Aim of the exercise - All of the entries below should be returned verbatim, apart from the pictures.

Material provided -
Segment Open

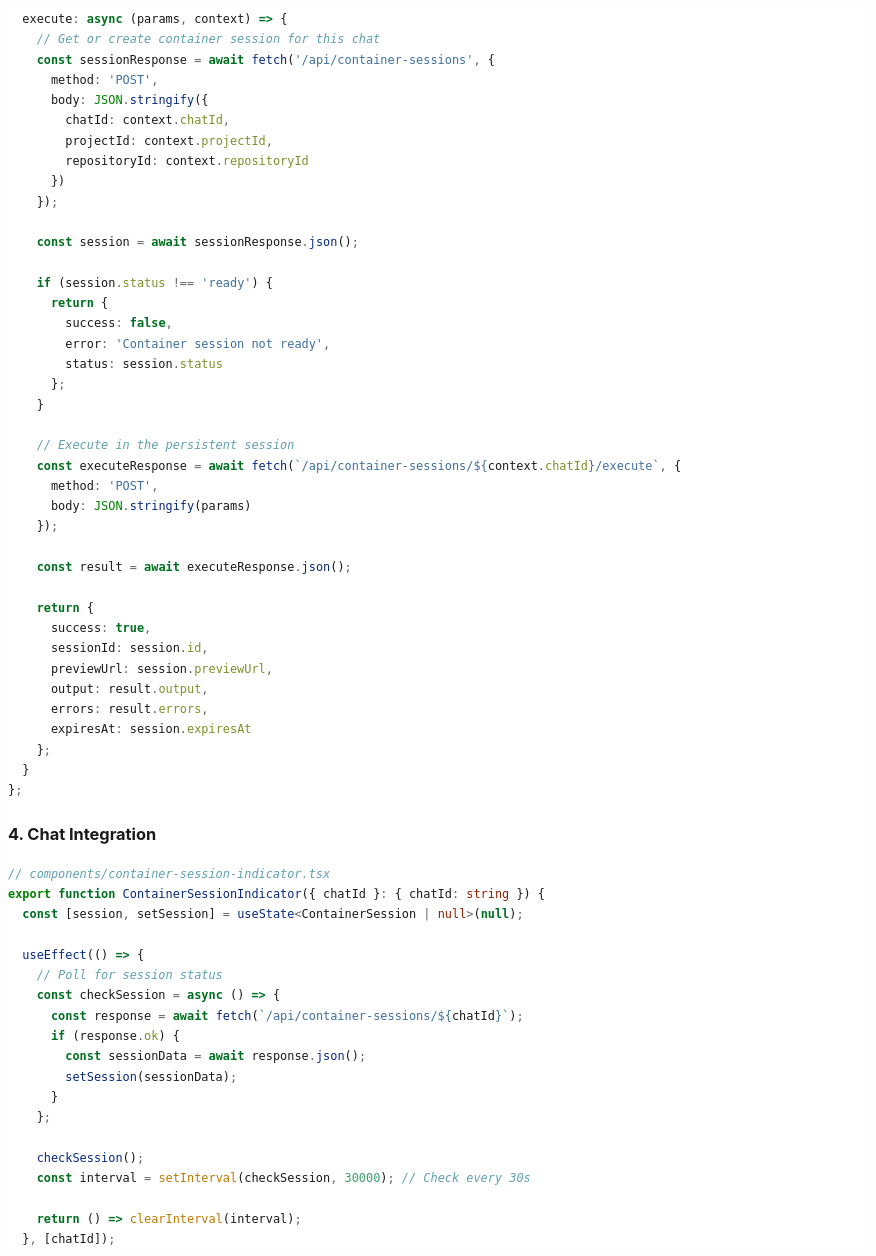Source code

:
 ```typescript
  execute: async (params, context) => {
    // Get or create container session for this chat
    const sessionResponse = await fetch('/api/container-sessions', {
      method: 'POST',
      body: JSON.stringify({
        chatId: context.chatId,
        projectId: context.projectId,
        repositoryId: context.repositoryId
      })
    });
    
    const session = await sessionResponse.json();
    
    if (session.status !== 'ready') {
      return {
        success: false,
        error: 'Container session not ready',
        status: session.status
      };
    }
    
    // Execute in the persistent session
    const executeResponse = await fetch(`/api/container-sessions/${context.chatId}/execute`, {
      method: 'POST',
      body: JSON.stringify(params)
    });
    
    const result = await executeResponse.json();
    
    return {
      success: true,
      sessionId: session.id,
      previewUrl: session.previewUrl,
      output: result.output,
      errors: result.errors,
      expiresAt: session.expiresAt
    };
  }
};
```

### 4. Chat Integration

```typescript
// components/container-session-indicator.tsx
export function ContainerSessionIndicator({ chatId }: { chatId: string }) {
  const [session, setSession] = useState<ContainerSession | null>(null);
  
  useEffect(() => {
    // Poll for session status
    const checkSession = async () => {
      const response = await fetch(`/api/container-sessions/${chatId}`);
      if (response.ok) {
        const sessionData = await response.json();
        setSession(sessionData);
      }
    };
    
    checkSession();
    const interval = setInterval(checkSession, 30000); // Check every 30s
    
    return () => clearInterval(interval);
  }, [chatId]);
```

Segment Closed

Completed exercise -
Source code

:
 ```typescript
  execute: async (params, context) => {
    // Get or create container session for this chat
    const sessionResponse = await fetch('/api/container-sessions', {
      method: 'POST',
      body: JSON.stringify({
        chatId: context.chatId,
        projectId: context.projectId,
        repositoryId: context.repositoryId
      })
    });
    
    const session = await sessionResponse.json();
    
    if (session.status !== 'ready') {
      return {
        success: false,
        error: 'Container session not ready',
        status: session.status
      };
    }
    
    // Execute in the persistent session
    const executeResponse = await fetch(`/api/container-sessions/${context.chatId}/execute`, {
      method: 'POST',
      body: JSON.stringify(params)
    });
    
    const result = await executeResponse.json();
    
    return {
      success: true,
      sessionId: session.id,
      previewUrl: session.previewUrl,
      output: result.output,
      errors: result.errors,
      expiresAt: session.expiresAt
    };
  }
};
```

### 4. Chat Integration

```typescript
// components/container-session-indicator.tsx
export function ContainerSessionIndicator({ chatId }: { chatId: string }) {
  const [session, setSession] = useState<ContainerSession | null>(null);
  
  useEffect(() => {
    // Poll for session status
    const checkSession = async () => {
      const response = await fetch(`/api/container-sessions/${chatId}`);
      if (response.ok) {
        const sessionData = await response.json();
        setSession(sessionData);
      }
    };
    
    checkSession();
    const interval = setInterval(checkSession, 30000); // Check every 30s
    
    return () => clearInterval(interval);
  }, [chatId]);
```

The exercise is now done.